Una fila larga de bailarines aguarda con paciencia el ingreso al teatro Schubert en la avenida Broadway. En su interior, un asistente observa atento los movimientos de algunos aspirantes frente a un espejo, indicando cuáles son los correctos: giros, vueltas, saltos y pasos a la izquierda y a la derecha. Señala con el dedo quiénes se quedan y quiénes deben retirarse. Su selección responde a la dirección implacable del coreógrafo llamado Zach.

La escena corresponde al casting de la obra ‘Chorus Line’, trasladada a la pantalla grande en 1985. En la selección veloz del asistente está presente la dimensión visual. El estar ahí para registrar los movimientos que se consideran bien realizados o equivocados

Esa dimensión visual y al mismo tiempo física, fue señalada por Delacroix en relación a sus clases. Ella requiere tener a la persona a su lado para percibir su respiración y poder guiarla para efectuar los ajustes necesarios.

En su estudio de danza contemporánea, Belén Amici emplea la técnica ‘flying low. Se basa en la energía de los apoyos y el contacto con el suelo, y requiere formular explicaciones precisas respecto de esos apoyos.
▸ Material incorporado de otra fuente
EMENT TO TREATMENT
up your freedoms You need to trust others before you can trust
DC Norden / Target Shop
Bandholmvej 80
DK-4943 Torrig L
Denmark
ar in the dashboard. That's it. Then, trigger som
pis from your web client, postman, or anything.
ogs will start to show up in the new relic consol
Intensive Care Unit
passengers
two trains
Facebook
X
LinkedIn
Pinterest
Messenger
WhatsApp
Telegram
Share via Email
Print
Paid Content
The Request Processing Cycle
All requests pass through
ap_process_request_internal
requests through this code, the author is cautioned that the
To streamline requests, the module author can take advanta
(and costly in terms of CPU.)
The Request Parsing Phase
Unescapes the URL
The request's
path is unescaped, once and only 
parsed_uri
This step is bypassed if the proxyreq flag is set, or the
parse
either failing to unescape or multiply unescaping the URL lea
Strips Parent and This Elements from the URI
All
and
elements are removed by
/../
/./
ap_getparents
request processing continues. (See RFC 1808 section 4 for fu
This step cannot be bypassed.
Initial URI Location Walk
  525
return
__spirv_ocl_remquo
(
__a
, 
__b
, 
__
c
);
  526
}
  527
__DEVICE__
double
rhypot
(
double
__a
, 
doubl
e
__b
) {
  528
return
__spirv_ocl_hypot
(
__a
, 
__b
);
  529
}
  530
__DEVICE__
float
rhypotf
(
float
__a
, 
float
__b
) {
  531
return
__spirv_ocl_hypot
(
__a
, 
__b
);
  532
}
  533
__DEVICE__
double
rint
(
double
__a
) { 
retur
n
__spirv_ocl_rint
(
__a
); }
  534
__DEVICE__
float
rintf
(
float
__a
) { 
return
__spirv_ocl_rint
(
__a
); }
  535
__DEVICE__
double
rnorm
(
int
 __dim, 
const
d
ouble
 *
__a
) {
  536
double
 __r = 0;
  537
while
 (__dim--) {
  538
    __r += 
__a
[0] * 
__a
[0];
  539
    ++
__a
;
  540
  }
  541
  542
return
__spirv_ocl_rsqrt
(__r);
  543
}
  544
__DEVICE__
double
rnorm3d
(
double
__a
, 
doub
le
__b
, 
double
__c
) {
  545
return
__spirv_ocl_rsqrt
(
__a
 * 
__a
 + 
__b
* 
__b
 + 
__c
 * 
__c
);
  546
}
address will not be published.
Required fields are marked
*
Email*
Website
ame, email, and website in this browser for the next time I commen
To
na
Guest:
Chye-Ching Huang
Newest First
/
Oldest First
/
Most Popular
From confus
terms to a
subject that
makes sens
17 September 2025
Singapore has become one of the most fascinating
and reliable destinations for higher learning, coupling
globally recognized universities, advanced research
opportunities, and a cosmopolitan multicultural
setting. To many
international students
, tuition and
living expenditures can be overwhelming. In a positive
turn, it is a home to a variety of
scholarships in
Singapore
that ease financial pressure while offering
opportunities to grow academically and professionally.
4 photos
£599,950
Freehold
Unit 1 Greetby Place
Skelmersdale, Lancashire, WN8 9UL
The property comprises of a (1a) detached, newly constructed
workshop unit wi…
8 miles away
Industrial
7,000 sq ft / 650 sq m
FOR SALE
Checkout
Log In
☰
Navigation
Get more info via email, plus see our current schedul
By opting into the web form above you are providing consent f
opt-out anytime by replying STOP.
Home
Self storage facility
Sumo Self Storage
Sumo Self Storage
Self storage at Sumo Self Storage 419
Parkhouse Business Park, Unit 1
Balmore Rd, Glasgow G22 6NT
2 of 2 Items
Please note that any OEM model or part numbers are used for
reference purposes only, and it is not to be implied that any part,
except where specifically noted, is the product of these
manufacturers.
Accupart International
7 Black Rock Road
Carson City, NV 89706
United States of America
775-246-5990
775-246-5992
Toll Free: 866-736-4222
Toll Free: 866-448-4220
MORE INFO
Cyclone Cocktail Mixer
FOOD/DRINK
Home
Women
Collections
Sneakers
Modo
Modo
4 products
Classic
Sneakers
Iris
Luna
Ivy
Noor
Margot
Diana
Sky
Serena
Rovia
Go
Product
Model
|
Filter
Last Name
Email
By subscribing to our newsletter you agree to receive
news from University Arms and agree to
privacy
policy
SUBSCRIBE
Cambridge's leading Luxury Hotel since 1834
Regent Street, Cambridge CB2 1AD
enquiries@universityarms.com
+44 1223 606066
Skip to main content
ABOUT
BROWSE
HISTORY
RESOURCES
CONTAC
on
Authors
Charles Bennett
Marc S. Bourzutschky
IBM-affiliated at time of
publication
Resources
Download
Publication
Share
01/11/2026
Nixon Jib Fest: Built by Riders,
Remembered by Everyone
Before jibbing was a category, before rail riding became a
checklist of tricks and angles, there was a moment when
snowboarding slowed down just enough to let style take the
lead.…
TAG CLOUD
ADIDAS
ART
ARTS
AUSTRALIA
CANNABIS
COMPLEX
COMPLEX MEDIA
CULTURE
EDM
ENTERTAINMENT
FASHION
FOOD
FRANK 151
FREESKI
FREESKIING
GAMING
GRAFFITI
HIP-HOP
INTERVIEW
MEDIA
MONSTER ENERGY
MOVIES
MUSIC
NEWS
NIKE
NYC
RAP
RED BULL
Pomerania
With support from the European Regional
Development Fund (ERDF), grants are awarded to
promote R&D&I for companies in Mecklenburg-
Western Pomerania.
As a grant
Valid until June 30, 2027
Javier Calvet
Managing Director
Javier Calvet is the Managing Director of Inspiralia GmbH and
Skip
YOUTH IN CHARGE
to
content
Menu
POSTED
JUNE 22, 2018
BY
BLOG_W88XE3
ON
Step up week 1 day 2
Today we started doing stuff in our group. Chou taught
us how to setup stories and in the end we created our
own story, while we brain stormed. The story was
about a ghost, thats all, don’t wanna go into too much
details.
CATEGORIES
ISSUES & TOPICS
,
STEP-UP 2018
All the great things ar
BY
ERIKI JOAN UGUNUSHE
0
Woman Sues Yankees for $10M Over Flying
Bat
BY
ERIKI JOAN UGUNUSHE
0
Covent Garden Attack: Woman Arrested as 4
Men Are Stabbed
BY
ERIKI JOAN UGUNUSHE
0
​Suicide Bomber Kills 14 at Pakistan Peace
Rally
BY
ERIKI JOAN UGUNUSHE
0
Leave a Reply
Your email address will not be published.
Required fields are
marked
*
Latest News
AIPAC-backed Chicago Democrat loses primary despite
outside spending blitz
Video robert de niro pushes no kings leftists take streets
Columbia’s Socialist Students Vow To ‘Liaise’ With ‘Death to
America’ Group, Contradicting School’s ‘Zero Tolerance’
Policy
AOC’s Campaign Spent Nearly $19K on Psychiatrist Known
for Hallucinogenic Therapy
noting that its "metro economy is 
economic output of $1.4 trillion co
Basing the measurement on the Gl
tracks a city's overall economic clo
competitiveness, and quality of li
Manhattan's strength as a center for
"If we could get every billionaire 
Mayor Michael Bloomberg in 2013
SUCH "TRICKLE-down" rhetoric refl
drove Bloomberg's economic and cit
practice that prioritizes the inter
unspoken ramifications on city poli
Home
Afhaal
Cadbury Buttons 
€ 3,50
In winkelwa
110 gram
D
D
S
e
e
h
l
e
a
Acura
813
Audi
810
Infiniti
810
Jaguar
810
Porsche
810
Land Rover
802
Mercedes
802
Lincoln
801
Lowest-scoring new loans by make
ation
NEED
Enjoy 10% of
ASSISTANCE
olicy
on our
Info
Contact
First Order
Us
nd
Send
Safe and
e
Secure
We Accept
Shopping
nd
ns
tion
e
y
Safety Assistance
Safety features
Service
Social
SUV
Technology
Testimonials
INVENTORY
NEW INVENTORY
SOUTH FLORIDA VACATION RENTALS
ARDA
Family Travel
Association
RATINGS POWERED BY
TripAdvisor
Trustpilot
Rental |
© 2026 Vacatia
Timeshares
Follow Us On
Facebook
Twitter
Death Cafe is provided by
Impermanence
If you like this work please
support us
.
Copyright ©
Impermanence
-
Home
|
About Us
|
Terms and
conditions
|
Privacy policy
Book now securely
Al adaptar sus clases al formato virtual, Amici tuvo que dejar de lado el uso del espacio completo del salón para las pasadas coreográficas, privilegiando los ejercicios de calentamiento corporal realizados en un sitio determinado.

Al exhibir las pasadas en la pantalla, Amici las tuvo que adecuar de forma tal que los alumnos la siguieran como si estuvieran frente a ella ante un espejo. De no realizar tal modificación, el lado derecho del brazo o pierna de la profesora sería el izquierdo de ellos, lo cual generaría confusión.

Al igual que para Miara, el uso de la palabra en sus videos funciona como una guía para procurar suplir algo que sólo puede ofrecer el cuerpo a cuerpo.

Anabel Caeiro explica que el método María Fux de danza terapia creativa implica el trabajo en grupos. El desafío para ella fue facilitar la comunicación entre quienes conforman esos grupos para que pudieran comunicarse desde la danza a pesar de la distancia física inevitable.

Para eso, lleva a cabo encuentros sincrónicos semanales de dos horas que tienen un carácter práctico, seguidos de un estudio teórico del sentido escénico. Luego, cada miembro sube a una plataforma un video personal danzando para que sus compañeros realicen una devolución.

Belen Amici.

El futuro del cuerpo virtual

Los profesores ansían una vuelta al salón y ya se imaginan cómo serán esos encuentros en la nueva normalidad. Según indica Miara, el regreso se produciría habiendo adquirido un profundo conocimiento del propio cuerpo en la soledad de los hogares.

Pero no sería un regreso a la situación previa a la cuarentena, aclara Delacroix. Implicaría un periodo de transición en el cual se combinarían las clases virtuales y presenciales, donde habría menos alumnos ocupando el salón. Ella debería contemplar sus preferencias o reparos respecto de las normas de higiene, lo cual implicaría que cada uno lleve su propio mat para realizar los ejercicios.

Caeiro señala el mismo cuidado con los protocolos que deberían implementarse al momento de volver el salón, evitando el contacto físico. Para quienes lo deseen, ella continuaría con los encuentros virtuales.

Al describir el entrenamiento de boxeo, Wacquant destacó el proceso de educación del cuerpo materializado en el club, a partir de posturas y gestos inculcados. Este proceso también se ve en la audición para el musical ‘Chorus Line’ con el ritmo incesante marcado con las palmas y los taconeos.

En el aire se percibe el gusto y dolor de la acción, una frase incluida en el titulo original del libro en inglés de Wacquant, referido a la sociología carnal como característica de su investigación.